• **TO-DO ITEM**: Repeat every record exactly, but keep images out of the copy.
- - -
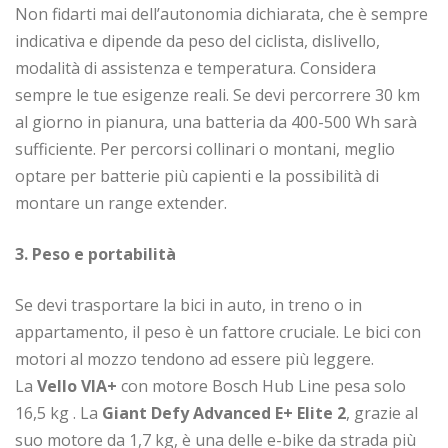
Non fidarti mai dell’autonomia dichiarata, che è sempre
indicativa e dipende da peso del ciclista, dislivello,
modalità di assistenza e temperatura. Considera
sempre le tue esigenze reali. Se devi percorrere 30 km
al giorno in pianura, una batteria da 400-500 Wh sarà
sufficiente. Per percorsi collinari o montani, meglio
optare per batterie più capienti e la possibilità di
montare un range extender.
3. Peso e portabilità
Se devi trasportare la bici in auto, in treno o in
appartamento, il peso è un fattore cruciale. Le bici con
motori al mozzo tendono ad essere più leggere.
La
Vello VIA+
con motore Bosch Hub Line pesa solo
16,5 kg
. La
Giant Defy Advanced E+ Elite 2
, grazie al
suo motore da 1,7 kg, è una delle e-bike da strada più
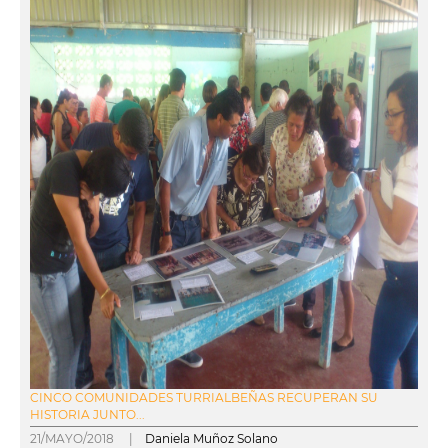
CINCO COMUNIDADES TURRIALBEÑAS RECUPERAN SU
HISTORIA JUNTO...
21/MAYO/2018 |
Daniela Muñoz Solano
- - -
• **RESPONSE BELOW**:
Non fidarti mai dell’autonomia dichiarata, che è sempre
indicativa e dipende da peso del ciclista, dislivello,
modalità di assistenza e temperatura. Considera
sempre le tue esigenze reali. Se devi percorrere 30 km
al giorno in pianura, una batteria da 400-500 Wh sarà
sufficiente. Per percorsi collinari o montani, meglio
optare per batterie più capienti e la possibilità di
montare un range extender.
3. Peso e portabilità
Se devi trasportare la bici in auto, in treno o in
appartamento, il peso è un fattore cruciale. Le bici con
motori al mozzo tendono ad essere più leggere.
La
Vello VIA+
con motore Bosch Hub Line pesa solo
16,5 kg
. La
Giant Defy Advanced E+ Elite 2
, grazie al
suo motore da 1,7 kg, è una delle e-bike da strada più
CINCO COMUNIDADES TURRIALBEÑAS RECUPERAN SU
HISTORIA JUNTO...
21/MAYO/2018 |
Daniela Muñoz Solano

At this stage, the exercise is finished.